Wells Fargo: Housing Market Becoming ‘Unstuck’
Wells Fargo Securities, Charlotte, N.C. said the housing market–stuck in low gear during most of the recovery–is showing signs of picking up and becoming “unstuck.”
“Job growth has improved. Household formations have increased and, while the homeownership rate dipped slightly in the first quarter, it rose solidly during the second half of 2015, hinting that a bottom may have been put in,” said Mark Vitner, senior economist with Wells Fargo, in a published commentary. “Retirees are again seeking out sunnier and warmer climates in the Sunbelt, and a growing number of buyers who lost their homes during the onslaught of the crisis are again becoming eligible for a mortgage. Sales of new and existing homes through the first three months of this year are running slightly ahead of their year-ago pace. Residential construction has also ramped up, with single-family housing starts through the first three months of 2016 surging 22.2 percent ahead of their year-ago level.”
Vitner said while improving, the housing market still does not have the wind at its back, as affordability and supply constraints are likely to remain obstacles in the near term. “Headwinds are lessening, however, and we expect new home sales and new single-family construction to both post double-digit percentage gains this year, even with overall real GDP growth rising less than 2 percent,” he said.
Vitner noted in the aftermath of the Great Recession, homeownership took strong hits. The homeownership rate fell steadily after reaching a record high 69.2 percent in early 2004. In 2015, the homeownership rate stood at just 63.7 percent, the lowest level since 1967.
“The housing market has been stuck in low gear throughout most of this recovery, as a dwindling proportion of households have chosen to purchase a home and persistent affordability hurdles have prevented renters from becoming homeowners,” Vitner wrote. “The lack of new home buyers has restricted new home construction and also rippled through other parts of the housing market, preventing younger households from building equity and limiting trade-up activity. The refinancing boom, sparked by record low mortgage rates, has also tended to keep homeowners locked into their current residence, with many owners no longer interested in trading up or downsizing from their current home.”

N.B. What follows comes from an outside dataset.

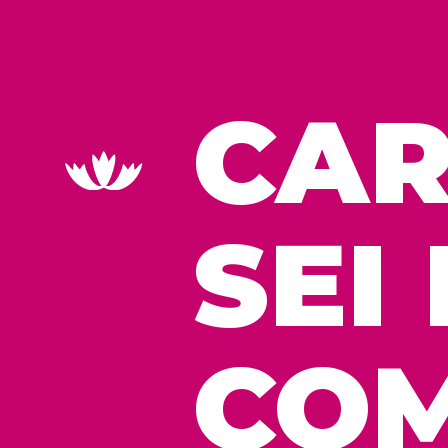
CAR
SEI
COM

Wells Fargo said younger households are driving the resurgence, with urban population growth outpacing suburban growth during the first four years of this decade, reversing a trend that had been evident since World War II.
“As winter turns to spring, some of the headwinds that have slowed the housing recovery appear to be abating,” Vitner said. “As the U.S. economic expansion nears its seventh anniversary, a growing number of buyers who lost their homes during the onslaught of the crisis are again becoming eligible for a mortgage. This group, referred to as ‘return buyers’ or ‘boomerang buyers,’ has played a significant role in the housing market over the past decade and is likely to continue to do so over the decade ahead.”
This entrance of return buyers into the market is likely to provide a “welcomed boost” to demand for housing and residential construction over the next decade,” Vitner added.
The report said progress will likely remain steady and gradual. “The momentum in the housing market is shifting from the apartment market to for-sale housing and, with limited inventories of new homes available for sale, new single-family home construction is finally gaining traction,” Vitner said.